Des remparts du Bastion des pêcheurs on peut avoir une vue incroyable sur la ville. Ne pas hésiter à payer pour grimper en haut de l’Eglise Matthias : du haut du clocher de l’Eglise on a une vue rêvée sur la ville, de tous les côtés !

Le château et ses beaux remparts

Idéal pour une pause fraîcheur, avant de se rendre dans la cour du château..

Szent Istvan Bazilika

À l’intérieur de cette basilique, on peut notamment trouver la mystérieuse main momifiée du premier roi d’Hongrie.

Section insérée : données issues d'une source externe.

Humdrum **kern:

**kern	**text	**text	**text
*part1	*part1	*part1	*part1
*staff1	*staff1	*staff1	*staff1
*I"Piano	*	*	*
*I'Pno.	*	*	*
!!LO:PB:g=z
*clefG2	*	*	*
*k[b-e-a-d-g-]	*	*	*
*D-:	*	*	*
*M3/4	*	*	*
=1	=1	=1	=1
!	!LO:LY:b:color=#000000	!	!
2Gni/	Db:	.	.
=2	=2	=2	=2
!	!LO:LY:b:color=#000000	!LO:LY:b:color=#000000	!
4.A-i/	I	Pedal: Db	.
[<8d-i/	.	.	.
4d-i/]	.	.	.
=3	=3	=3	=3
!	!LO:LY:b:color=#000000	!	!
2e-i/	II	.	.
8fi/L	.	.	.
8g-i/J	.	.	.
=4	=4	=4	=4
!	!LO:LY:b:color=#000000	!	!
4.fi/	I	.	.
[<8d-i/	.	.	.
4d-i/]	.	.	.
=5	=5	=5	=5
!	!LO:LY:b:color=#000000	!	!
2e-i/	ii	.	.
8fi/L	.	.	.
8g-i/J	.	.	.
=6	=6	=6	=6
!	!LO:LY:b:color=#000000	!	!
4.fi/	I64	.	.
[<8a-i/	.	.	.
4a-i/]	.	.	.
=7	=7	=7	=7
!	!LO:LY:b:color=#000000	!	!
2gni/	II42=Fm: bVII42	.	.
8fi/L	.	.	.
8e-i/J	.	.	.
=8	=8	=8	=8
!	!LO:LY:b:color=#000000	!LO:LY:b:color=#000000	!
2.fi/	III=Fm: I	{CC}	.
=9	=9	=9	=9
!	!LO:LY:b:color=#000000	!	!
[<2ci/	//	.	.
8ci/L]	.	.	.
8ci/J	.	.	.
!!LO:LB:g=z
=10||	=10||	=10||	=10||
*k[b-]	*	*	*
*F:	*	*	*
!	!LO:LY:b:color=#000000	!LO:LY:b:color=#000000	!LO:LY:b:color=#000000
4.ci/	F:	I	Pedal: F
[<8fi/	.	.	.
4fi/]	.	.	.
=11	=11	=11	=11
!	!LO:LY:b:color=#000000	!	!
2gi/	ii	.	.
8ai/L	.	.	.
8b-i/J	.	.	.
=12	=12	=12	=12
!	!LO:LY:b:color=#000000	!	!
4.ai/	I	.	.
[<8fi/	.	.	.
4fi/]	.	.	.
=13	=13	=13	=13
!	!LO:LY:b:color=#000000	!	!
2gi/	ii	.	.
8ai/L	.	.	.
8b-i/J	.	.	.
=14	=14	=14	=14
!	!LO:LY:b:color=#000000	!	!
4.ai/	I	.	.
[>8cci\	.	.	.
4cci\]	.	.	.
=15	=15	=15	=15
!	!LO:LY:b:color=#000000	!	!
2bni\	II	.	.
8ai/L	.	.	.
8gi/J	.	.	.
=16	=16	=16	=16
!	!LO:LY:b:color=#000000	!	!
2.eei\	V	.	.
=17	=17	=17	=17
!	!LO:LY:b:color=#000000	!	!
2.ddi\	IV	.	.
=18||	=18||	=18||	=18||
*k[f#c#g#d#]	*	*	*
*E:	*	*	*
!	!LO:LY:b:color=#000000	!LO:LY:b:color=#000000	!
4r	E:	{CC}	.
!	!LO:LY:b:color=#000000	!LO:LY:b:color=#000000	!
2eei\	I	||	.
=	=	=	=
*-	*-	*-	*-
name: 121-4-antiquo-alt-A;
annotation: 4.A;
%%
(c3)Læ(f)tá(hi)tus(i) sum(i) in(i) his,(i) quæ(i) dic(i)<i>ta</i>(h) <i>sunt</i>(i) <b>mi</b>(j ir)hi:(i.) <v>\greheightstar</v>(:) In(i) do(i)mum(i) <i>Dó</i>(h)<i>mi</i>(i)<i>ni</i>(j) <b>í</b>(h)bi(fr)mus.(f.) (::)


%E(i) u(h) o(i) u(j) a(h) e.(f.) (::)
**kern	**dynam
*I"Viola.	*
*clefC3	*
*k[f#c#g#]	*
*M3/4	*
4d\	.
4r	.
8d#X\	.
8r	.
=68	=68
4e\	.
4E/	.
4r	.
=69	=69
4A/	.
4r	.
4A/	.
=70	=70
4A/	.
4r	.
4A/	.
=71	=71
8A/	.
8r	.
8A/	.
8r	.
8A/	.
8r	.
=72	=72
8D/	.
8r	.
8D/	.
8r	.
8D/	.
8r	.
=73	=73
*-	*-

Les incontournables Ruin Bars

Ces bars installés dans des immeubles abandonnés sont souvent très grands. Nous sommes allées à « Instant & Fogas Haz », un vrai labyrinthe.. version Ruin Bar.

Les thermes de Széchenyi

Situées au nord-est de Budapest, ces thermes sont très grandes et proposent divers bassins, à différentes températures, des saunas et des bassins extérieurs. On peut facilement y passer une bonne après-midi : un vrai bonheur en été comme en hiver pour se délasser après une bonne journée de marche.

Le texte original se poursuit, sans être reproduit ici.